Although The cornsheller doesn’t require a paint job to make it functional, I think it adds a whole lot to the overall appeal to the project and does add a little bit of historical value.
In order to make the frame of the cornsheller look old, I begin by sanding all of the frame components to 100 grit to roughen it up a bit. I then mixed a water based acrylic paint with water to make a very thin wash and applied to the white oak frame with a foam brush. This will give the appearance of weathered wood which then is stained using an antique maple oil based stain and wiped off. The grain of the oak becomes prominent and the grey shows through just enough to make it look aged.
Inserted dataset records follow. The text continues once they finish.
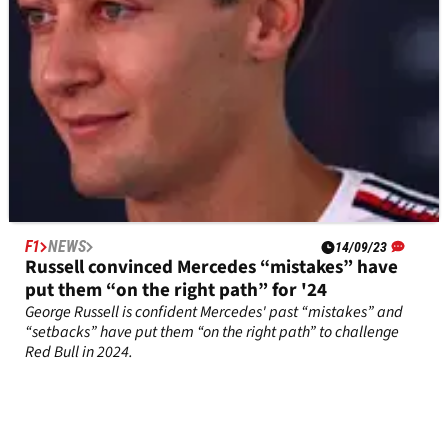
F1
NEWS
14/09/23
Russell convinced Mercedes “mistakes” have
put them “on the right path” for '24
George Russell is confident Mercedes' past “mistakes” and
“setbacks” have put them “on the right path” to challenge
Red Bull in 2024.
When I did the first cornsheller I hand cut the stencils which took lots of time and had I known then that I would be doing another Hocking Valley sheller I would have made the stencils out of real stencil board for re-use. I did have the original stencils and contacted several businesses that do custom stencils to see if it would be possible to have stencils made from my originals. WOW—I’m in the wrong business!!!
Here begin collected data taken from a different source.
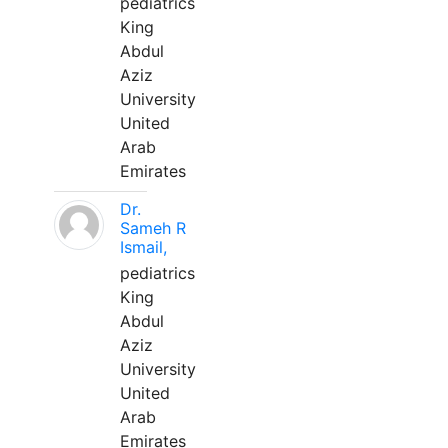
pediatrics
King
Abdul
Aziz
University
United
Arab
Emirates
Dr.
Sameh R
Ismail,
pediatrics
King
Abdul
Aziz
University
United
Arab
Emirates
Average price was $75 per stencil for set up fee then $40 per stencil and that’s with me supplying the stencil board. NOT—- I need 3 stencils ,so time to gather my patience and do some drawing. I could still use the original stencils as a pattern which did save lots of time even though the new stencils needed to be a little larger. Plus I added one more stencil which I did not make for the first cornsheller.So after 4 hours of drawing and cutting with an exacto knife the stencil problem is solved.
I used enamel spray paint for the red parts of the sheller and did the pin striping with enamel craft paints and used the Dab method for the stenciling.
So here are a couple of photos of most of the painting . I still have one more side to stencil then the whole think gets finished with a couple coals of shellac.